--- Start Document extract ---

The example given in the question already has an IAM role with a suitable assume role policy for Kinesis Firehose:

resource "aws_iam_role" "firehose_role" {
  name = "firehose_test_role"

  assume_role_policy = jsonencode({
    "Version": "2012-10-17",
    "Statement": [
      {
        "Action": "sts:AssumeRole",
        "Principal": {
          "Service": "firehose.amazonaws.com"
        },
        "Effect": "Allow",
        "Sid": ""
      }
    ]
  })
}

The above grants Kinesis Firehose access to assume this role. As before, this role also needs an access policy to grant users of the role access to the target S3 bucket:

resource "aws_iam_role_policy" "firehose_role" {
  role = aws_iam_role.firehose_role.name

  policy = jsonencode({
    "Statement": [
      {
        "Effect": "Allow",
        "Action": ["s3:*"],
        "Resource": [aws_s3_bucket.bucket.arn]
      },
      {
        "Effect": "Allow",
        "Action": ["es:ESHttpGet"],
        "Resource": ["${aws_elasticsearch_domain.es.arn}/*"]
      },
      {
        "Effect": "Allow",
        "Action": [
            "logs:PutLogEvents"
        ],
        "Resource": [
            "arn:aws:logs:*:*:log-group:*:log-stream:*"
        ]
      },
    ],
  })
}

The above policy allows Kinesis Firehose to perform any action on the created S3 bucket, any action on the created ElasticSearch domain, and to write log events into any log stream in Cloudwatch Logs. The final part of this is not strictly necessary, but is important if logging is enabled for the Firehose Delivery Stream, or else Kinesis Firehose is unable to write logs back to Cloudwatch Logs.

--- End Document extract ---

Given exercise 1: Duplicate the Kinesis Firehose IAM excerpt from "The above policy" up to and including "to Cloudwatch Logs.".
Given exercise 2: Pick up the Kinesis Firehose IAM excerpt after its last sentence and carry it on.
The records are not needed for anything here.

--- Start Records ---

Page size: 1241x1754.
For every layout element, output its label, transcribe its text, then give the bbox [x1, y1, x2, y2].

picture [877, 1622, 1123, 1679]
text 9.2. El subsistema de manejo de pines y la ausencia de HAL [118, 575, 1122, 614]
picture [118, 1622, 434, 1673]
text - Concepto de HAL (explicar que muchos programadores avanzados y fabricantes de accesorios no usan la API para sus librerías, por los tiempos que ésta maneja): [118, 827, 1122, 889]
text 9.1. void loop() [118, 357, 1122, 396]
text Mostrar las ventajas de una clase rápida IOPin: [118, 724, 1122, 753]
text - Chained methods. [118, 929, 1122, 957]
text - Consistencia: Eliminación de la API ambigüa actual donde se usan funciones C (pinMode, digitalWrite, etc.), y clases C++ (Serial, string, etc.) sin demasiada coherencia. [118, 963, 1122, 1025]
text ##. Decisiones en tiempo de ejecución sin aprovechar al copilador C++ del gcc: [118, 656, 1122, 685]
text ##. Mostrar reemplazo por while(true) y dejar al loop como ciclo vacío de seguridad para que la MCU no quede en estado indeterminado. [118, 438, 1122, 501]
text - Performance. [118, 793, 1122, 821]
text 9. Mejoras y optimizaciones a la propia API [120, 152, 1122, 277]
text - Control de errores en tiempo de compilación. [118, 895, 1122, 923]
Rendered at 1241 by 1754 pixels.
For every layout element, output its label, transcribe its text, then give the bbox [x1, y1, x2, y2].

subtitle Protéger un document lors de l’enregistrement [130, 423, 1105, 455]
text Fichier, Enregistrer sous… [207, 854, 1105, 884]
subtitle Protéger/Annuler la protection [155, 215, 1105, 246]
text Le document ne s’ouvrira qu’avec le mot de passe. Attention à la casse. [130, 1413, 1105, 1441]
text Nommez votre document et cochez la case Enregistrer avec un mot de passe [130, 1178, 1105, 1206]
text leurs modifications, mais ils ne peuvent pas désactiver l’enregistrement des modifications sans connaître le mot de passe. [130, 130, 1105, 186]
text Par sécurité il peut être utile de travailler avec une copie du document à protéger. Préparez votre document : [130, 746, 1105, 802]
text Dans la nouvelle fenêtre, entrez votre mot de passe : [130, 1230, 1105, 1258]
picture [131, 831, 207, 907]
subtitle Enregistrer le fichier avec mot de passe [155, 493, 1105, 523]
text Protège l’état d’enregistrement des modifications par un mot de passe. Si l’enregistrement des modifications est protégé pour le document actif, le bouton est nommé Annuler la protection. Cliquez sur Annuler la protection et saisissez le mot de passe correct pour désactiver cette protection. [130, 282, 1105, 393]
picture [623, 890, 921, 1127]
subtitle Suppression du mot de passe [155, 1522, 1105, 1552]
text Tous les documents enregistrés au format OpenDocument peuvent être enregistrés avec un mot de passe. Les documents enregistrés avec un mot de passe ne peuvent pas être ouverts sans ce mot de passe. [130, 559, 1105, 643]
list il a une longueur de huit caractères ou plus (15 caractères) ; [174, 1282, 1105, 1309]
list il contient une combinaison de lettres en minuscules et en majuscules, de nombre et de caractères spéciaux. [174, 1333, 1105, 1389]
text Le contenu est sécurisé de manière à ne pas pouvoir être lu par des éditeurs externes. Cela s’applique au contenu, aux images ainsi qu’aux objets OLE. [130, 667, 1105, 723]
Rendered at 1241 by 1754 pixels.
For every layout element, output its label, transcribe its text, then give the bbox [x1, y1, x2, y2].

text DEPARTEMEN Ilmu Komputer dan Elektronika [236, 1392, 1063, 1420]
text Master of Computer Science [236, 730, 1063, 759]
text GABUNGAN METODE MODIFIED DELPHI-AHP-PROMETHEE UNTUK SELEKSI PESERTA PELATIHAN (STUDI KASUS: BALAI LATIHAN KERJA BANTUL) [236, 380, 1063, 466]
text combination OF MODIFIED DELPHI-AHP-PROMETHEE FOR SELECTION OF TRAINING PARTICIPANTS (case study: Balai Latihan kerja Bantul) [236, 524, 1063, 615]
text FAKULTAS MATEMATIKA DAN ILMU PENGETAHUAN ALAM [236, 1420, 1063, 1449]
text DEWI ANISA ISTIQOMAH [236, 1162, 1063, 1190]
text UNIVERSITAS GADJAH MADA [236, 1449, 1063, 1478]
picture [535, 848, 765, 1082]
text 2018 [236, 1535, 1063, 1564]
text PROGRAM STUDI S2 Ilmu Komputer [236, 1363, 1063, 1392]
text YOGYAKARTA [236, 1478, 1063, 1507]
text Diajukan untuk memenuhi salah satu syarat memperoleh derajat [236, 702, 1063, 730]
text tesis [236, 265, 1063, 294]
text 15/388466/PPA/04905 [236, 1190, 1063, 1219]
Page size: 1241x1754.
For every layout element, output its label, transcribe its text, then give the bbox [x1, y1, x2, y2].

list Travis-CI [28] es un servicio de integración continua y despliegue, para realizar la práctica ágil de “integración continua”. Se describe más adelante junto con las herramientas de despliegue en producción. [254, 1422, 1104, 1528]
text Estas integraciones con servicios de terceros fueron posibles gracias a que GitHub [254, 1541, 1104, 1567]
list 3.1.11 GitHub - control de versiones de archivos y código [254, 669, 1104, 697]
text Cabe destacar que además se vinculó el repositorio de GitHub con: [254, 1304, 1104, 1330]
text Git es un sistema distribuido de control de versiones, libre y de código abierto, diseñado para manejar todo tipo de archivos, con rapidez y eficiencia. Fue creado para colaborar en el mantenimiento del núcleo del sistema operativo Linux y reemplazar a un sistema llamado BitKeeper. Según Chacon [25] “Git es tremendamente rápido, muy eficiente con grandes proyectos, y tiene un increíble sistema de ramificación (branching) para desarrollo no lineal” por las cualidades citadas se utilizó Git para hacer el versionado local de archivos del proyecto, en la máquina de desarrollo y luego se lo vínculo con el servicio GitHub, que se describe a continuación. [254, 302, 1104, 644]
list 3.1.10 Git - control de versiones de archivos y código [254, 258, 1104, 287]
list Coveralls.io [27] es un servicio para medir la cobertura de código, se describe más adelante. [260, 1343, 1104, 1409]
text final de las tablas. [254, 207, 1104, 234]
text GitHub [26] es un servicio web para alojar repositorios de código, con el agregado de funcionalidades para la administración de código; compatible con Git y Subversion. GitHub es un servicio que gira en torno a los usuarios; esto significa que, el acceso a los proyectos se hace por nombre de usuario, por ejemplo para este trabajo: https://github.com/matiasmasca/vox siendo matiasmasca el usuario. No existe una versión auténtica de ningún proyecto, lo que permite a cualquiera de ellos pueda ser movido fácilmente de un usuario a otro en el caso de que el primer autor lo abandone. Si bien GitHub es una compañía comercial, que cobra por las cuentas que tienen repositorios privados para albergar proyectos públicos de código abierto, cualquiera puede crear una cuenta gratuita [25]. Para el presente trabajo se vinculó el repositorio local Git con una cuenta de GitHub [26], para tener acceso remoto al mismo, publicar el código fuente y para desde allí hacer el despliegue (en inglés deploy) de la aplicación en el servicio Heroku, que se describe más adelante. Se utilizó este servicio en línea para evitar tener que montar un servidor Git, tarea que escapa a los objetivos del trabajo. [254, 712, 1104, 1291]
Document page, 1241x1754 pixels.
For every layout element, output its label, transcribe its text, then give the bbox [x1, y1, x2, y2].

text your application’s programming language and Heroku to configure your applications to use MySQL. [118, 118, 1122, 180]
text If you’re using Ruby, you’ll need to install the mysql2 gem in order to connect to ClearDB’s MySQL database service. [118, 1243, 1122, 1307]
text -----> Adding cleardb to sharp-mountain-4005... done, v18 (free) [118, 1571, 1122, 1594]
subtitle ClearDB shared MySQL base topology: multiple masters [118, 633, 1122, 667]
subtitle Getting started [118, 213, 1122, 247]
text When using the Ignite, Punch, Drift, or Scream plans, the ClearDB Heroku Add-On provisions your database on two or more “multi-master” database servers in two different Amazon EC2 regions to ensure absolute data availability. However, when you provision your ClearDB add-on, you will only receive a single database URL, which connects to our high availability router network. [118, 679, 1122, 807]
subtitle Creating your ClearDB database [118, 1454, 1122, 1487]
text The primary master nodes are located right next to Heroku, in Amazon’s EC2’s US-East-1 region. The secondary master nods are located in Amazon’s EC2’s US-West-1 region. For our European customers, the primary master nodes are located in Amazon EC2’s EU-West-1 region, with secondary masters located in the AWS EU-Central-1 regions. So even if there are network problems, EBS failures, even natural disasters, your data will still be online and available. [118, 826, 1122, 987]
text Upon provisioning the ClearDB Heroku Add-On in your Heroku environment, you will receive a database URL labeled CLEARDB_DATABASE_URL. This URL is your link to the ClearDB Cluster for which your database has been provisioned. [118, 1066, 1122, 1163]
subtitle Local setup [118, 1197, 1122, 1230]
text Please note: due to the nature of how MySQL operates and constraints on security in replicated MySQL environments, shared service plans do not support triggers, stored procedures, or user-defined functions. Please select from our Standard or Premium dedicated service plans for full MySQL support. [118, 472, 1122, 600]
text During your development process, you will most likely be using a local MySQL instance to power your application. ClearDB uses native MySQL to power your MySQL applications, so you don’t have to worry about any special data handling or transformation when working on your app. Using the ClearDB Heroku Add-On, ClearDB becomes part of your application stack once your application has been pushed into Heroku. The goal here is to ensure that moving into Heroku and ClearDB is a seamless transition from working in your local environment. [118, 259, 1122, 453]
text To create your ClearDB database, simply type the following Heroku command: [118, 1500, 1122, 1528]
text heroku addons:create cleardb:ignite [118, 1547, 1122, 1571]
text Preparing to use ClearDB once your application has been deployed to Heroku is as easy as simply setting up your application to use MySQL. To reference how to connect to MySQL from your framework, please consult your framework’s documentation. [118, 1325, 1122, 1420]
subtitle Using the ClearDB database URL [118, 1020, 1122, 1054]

--- End Records ---

Written response 1:
The above policy allows Kinesis Firehose to perform any action on the created S3 bucket, any action on the created ElasticSearch domain, and to write log events into any log stream in Cloudwatch Logs. The final part of this is not strictly necessary, but is important if logging is enabled for the Firehose Delivery Stream, or else Kinesis Firehose is unable to write logs back to Cloudwatch Logs.

Written response 2:
Again, this is more access than strictly necessary. For more information on the specific actions supported, see the following references:

Since this single role has access to write to both S3 and to ElasticSearch, it can be specified for both of these delivery configurations in the Kinesis Firehose delivery stream:

resource "aws_kinesis_firehose_delivery_stream" "test_stream" {
  name        = "terraform-kinesis-firehose-test-stream"
  destination = "elasticsearch"

  s3_configuration {
    role_arn           = aws_iam_role.firehose_role.arn
    bucket_arn         = aws_s3_bucket.bucket.arn
    buffer_size        = 10
    buffer_interval    = 400
    compression_format = "GZIP"
  }

  elasticsearch_configuration {
    domain_arn = aws_elasticsearch_domain.es.arn
    role_arn   = aws_iam_role.firehose_role.arn
    index_name = "test"
    type_name  = "test"
  }

  # Wait until access has been granted before creating the firehose
  # delivery stream.
  depends_on = [aws_iam_role_policy.firehose_role]
}

With all of the above wiring complete, the services should have the access they need to connect the parts of this delivery pipeline.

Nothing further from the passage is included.